Aim of the task -> Copy word for word, please, the lines of the entries below running from the one containing "line: (355, 768)" to the one containing "line: (410, 1281) -> (445, 1905), removed", both ends included.

Extracted records:
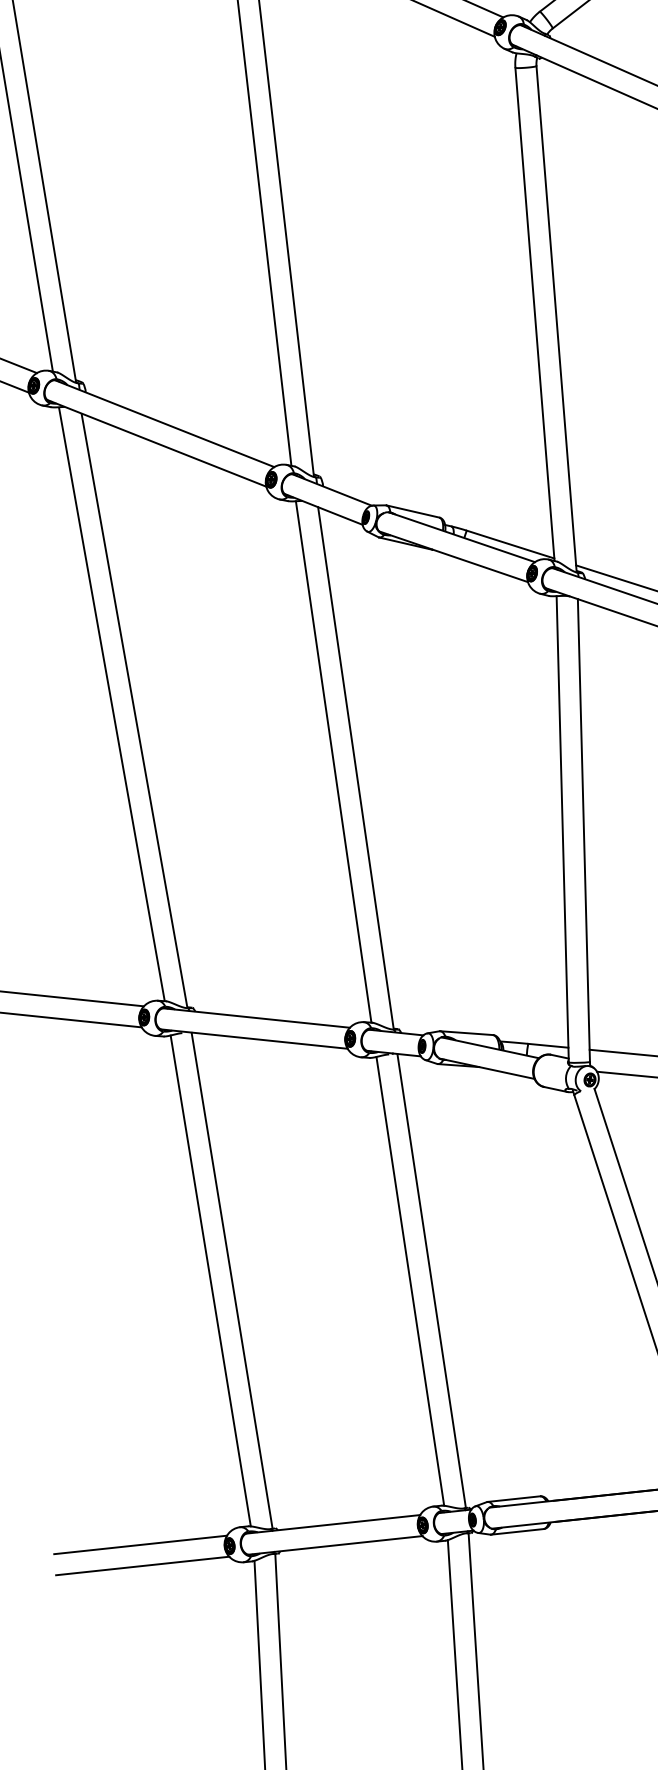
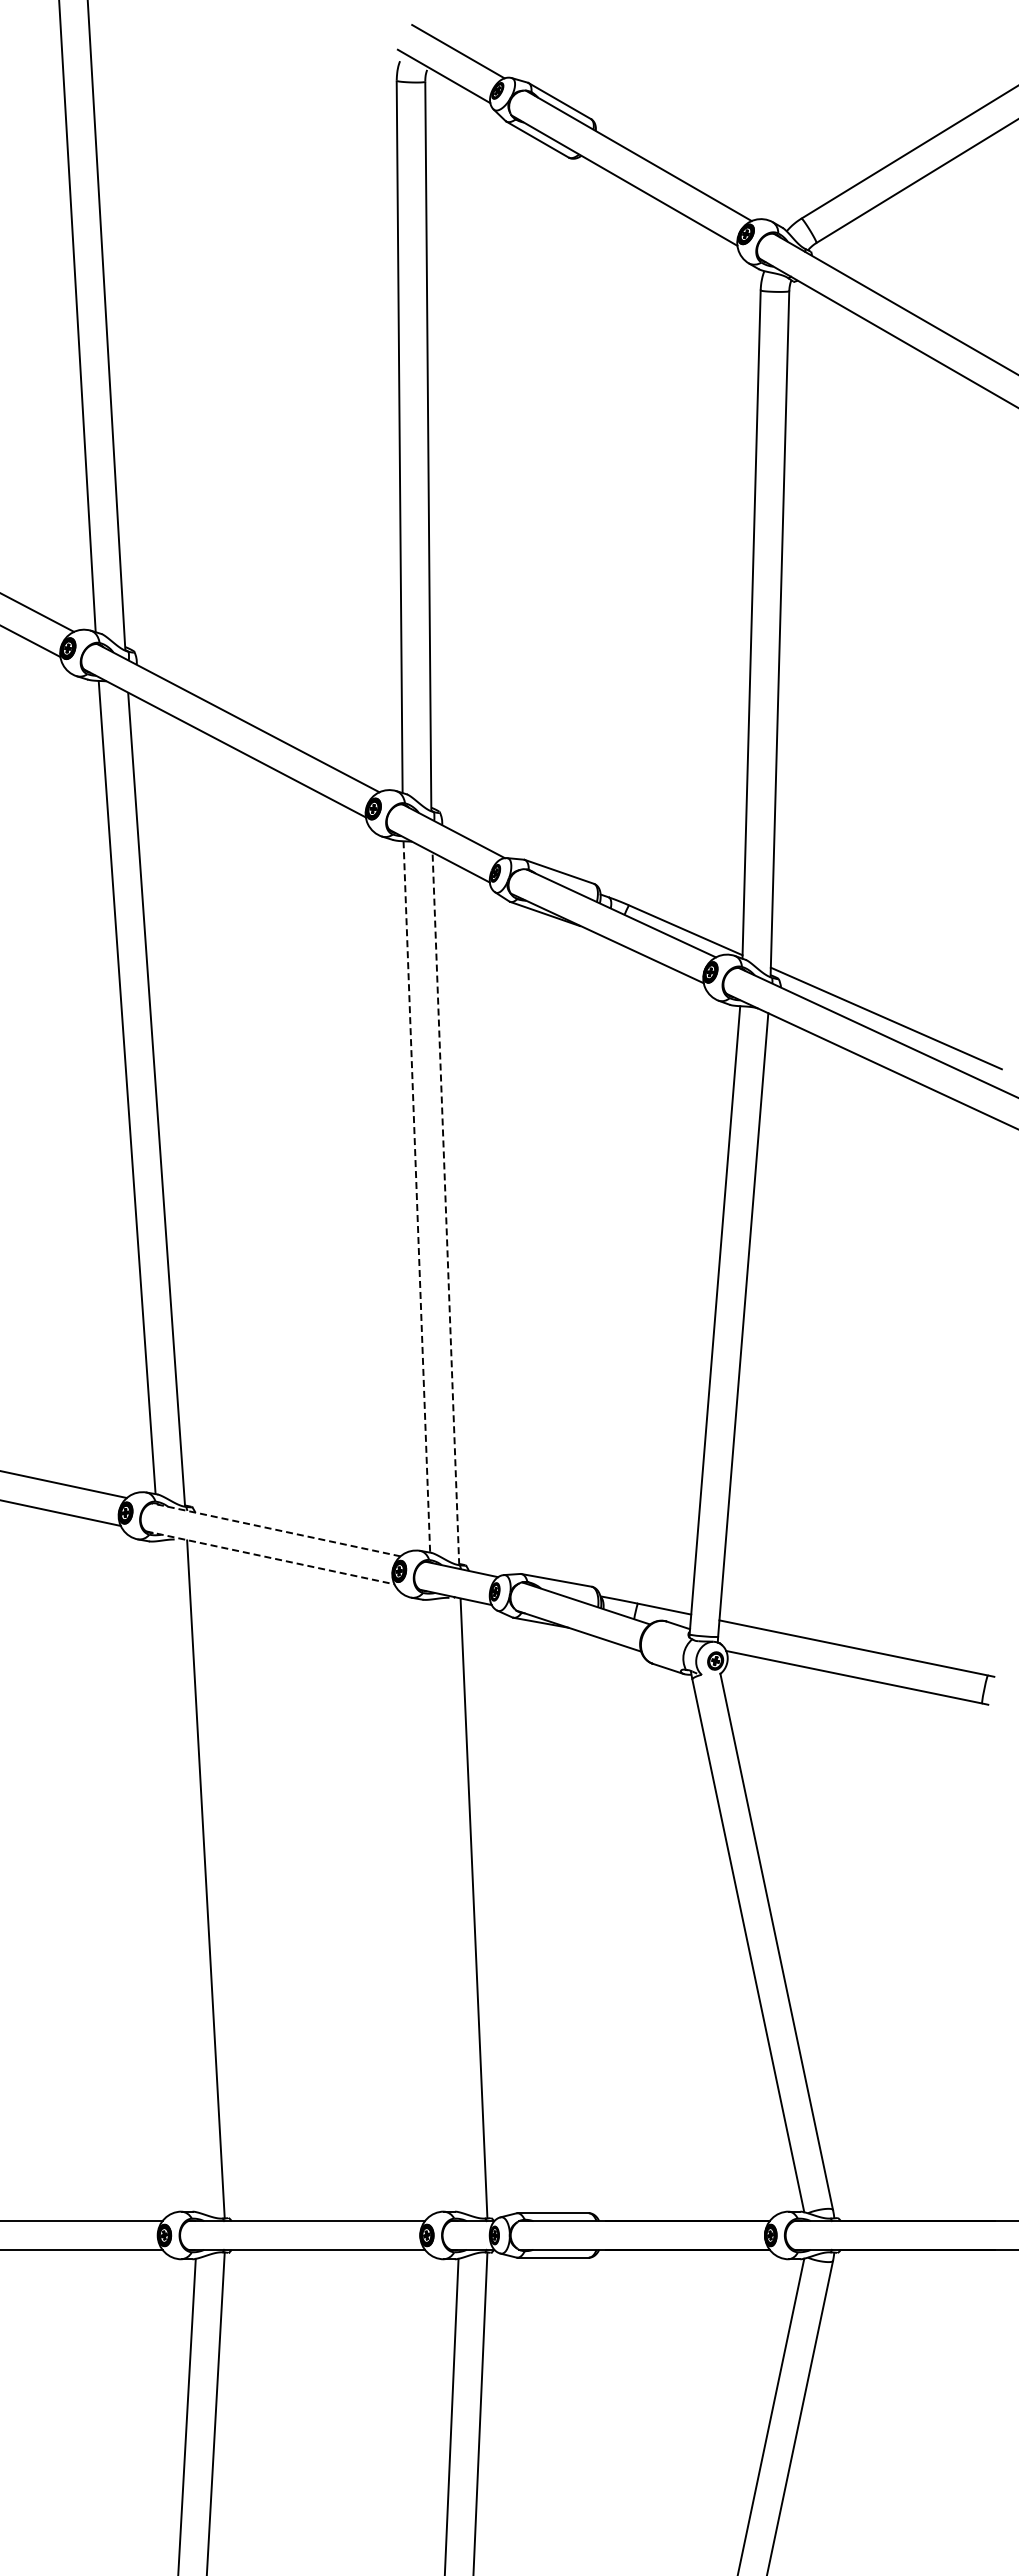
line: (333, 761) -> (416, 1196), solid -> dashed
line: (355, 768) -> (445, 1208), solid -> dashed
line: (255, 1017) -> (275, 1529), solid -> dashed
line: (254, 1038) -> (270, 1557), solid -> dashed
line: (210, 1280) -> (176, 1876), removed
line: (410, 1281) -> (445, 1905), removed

--

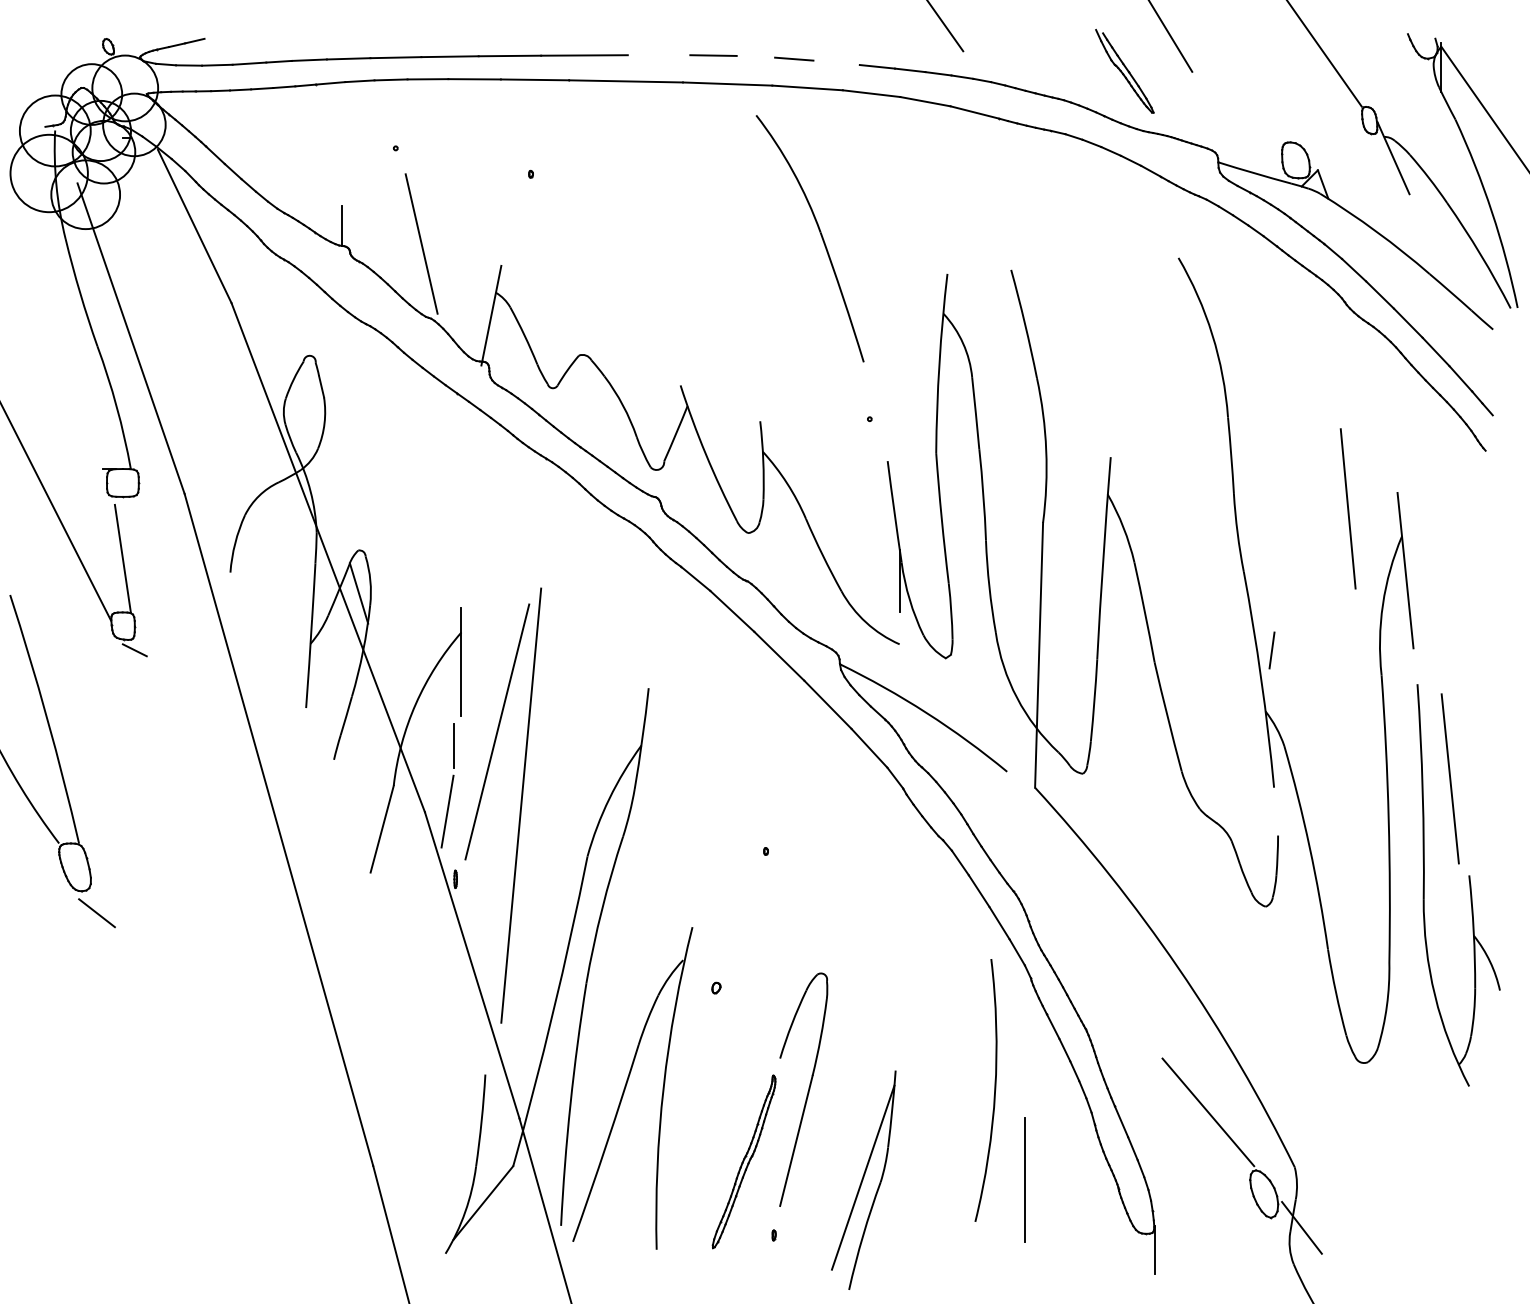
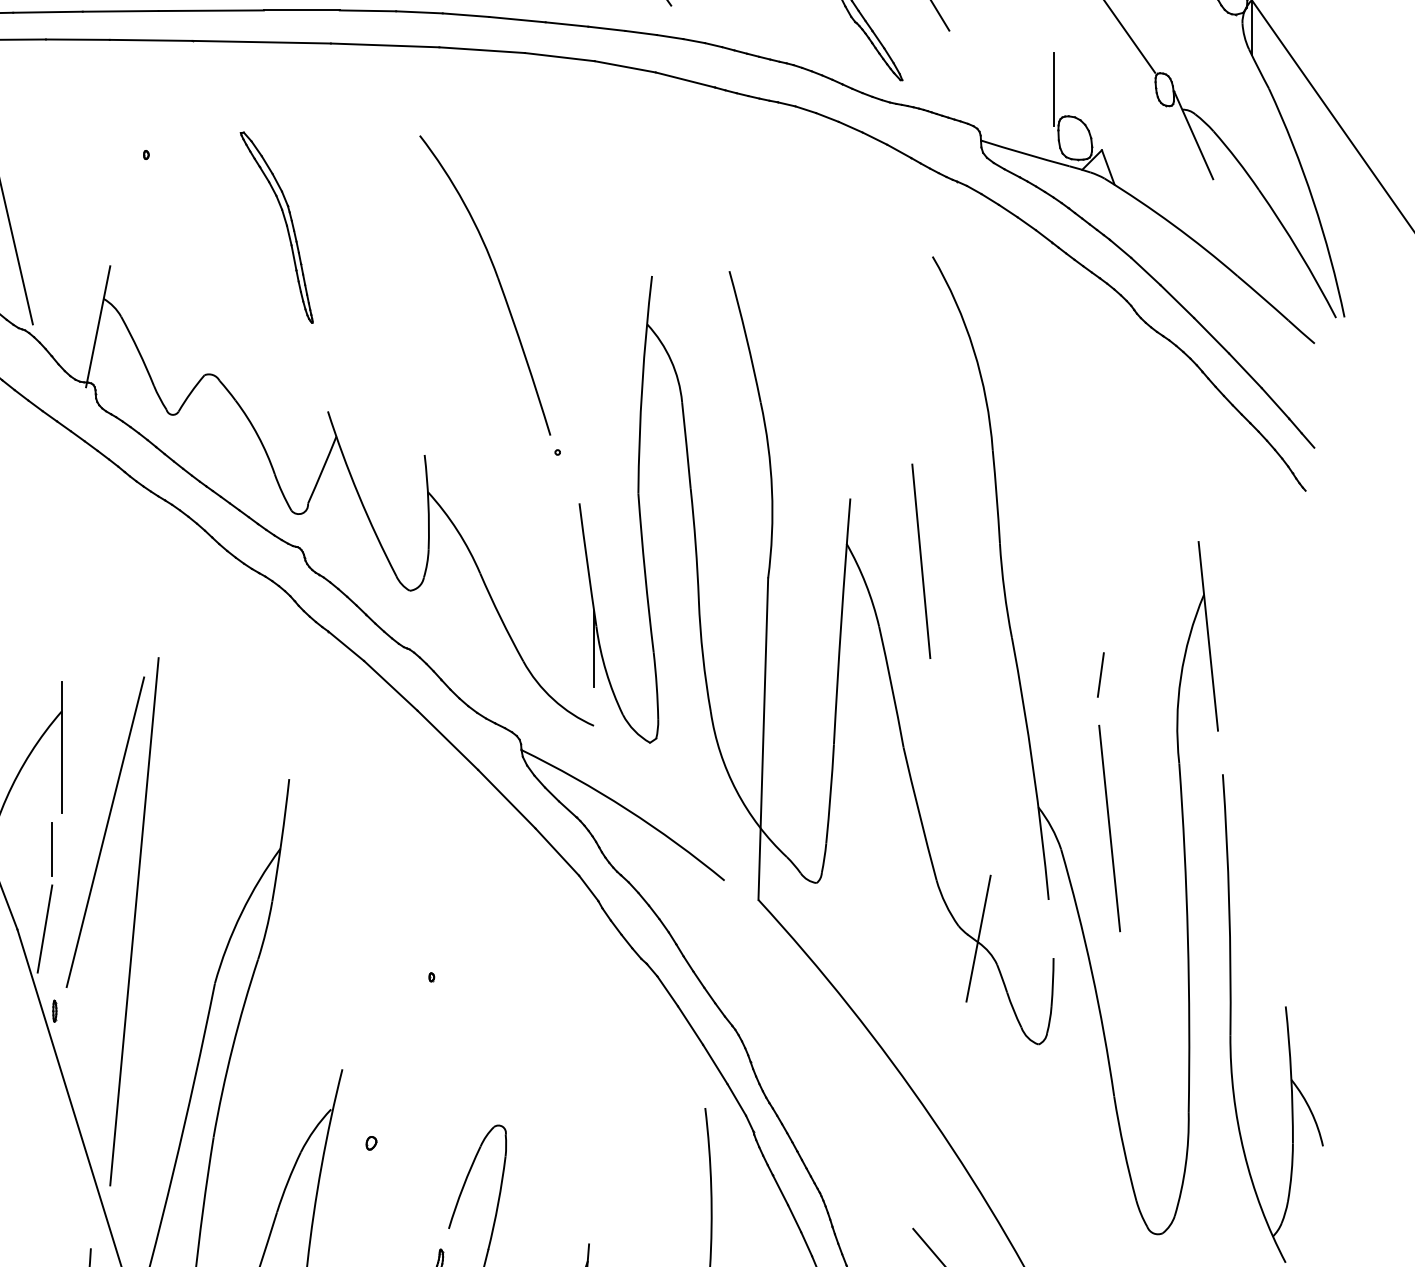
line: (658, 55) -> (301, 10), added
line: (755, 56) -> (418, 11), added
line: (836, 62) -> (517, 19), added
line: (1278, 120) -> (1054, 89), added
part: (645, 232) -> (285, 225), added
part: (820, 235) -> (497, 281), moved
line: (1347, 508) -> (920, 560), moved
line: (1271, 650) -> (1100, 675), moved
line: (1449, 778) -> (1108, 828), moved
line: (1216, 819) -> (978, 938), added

Written solution ->
line: (355, 768) -> (445, 1208), solid -> dashed
line: (255, 1017) -> (275, 1529), solid -> dashed
line: (254, 1038) -> (270, 1557), solid -> dashed
line: (210, 1280) -> (176, 1876), removed
line: (410, 1281) -> (445, 1905), removed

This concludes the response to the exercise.